Giró la cabeza tras oír un ligero ruido y reconoció de
inmediato la figura entrañable que le estaba mirando, una mirada que sin
palabras lo decía todo. Pronunció su nombre, pero no hacía falta. Sentir que
esa figura era su salvación cotidiana, que esa figura lo abarca para sentirse seguro, para conjurar todos los
miedos del mundo, para sentirse contento, para llevar a esa figura de un lado
para otro; para decirle ven que te necesito, ahora en mil juegos inventados, ahora para revolcarse,
ahora para quitar y poner trastos, ahora para comer.
Esa figura que ahora le provoca un salto de alegría, que le
empuja a salir corriendo hasta el desequilibrio, que salva obstáculos, que
sortea a sus colegas como puede, que desoye las órdenes de la autoridad que
sólo le recuerda que le falta todavía por poner una camiseta de manga larga.

== DATOS PARA EXAMINAR ==
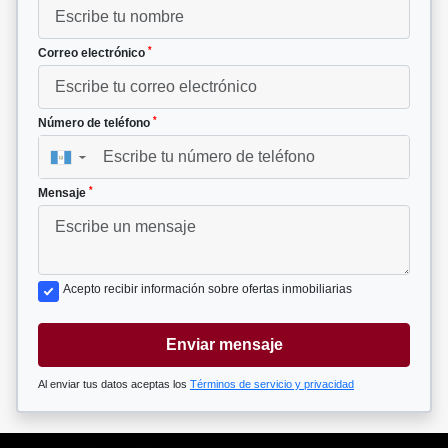
*
Correo electrónico
*
Número de teléfono
▼
*
Mensaje
Acepto recibir información sobre ofertas inmobiliarias
Enviar mensaje
Al enviar tus datos aceptas los
Términos de servicio y privacidad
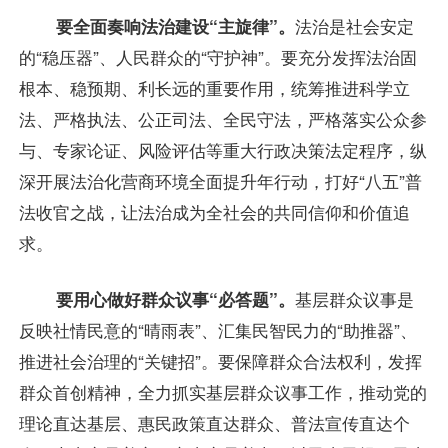
要全面奏响法治建设“主旋律”。
法治是社会安定
的“稳压器”、人民群众的“守护神”。要充分发挥法治固
根本、稳预期、利长远的重要作用，统筹推进科学立
法、严格执法、公正司法、全民守法，严格落实公众参
与、专家论证、风险评估等重大行政决策法定程序，纵
深开展法治化营商环境全面提升年行动，打好“八五”普
法收官之战，让法治成为全社会的共同信仰和价值追
求。
要用心做好群众议事“必答题”。
基层群众议事是
反映社情民意的“晴雨表”、汇集民智民力的“助推器”、
推进社会治理的“关键招”。要保障群众合法权利，发挥
群众首创精神，全力抓实基层群众议事工作，推动党的
理论直达基层、惠民政策直达群众、普法宣传直达个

== CONSIGNA ==
Reproduzca literalmente el pasaje de la sección del documento que comienza con las palabras "Esa figura que" y termina con "de manga larga.".

== RESPUESTA ==
Esa figura que ahora le provoca un salto de alegría, que le
empuja a salir corriendo hasta el desequilibrio, que salva obstáculos, que
sortea a sus colegas como puede, que desoye las órdenes de la autoridad que
sólo le recuerda que le falta todavía por poner una camiseta de manga larga.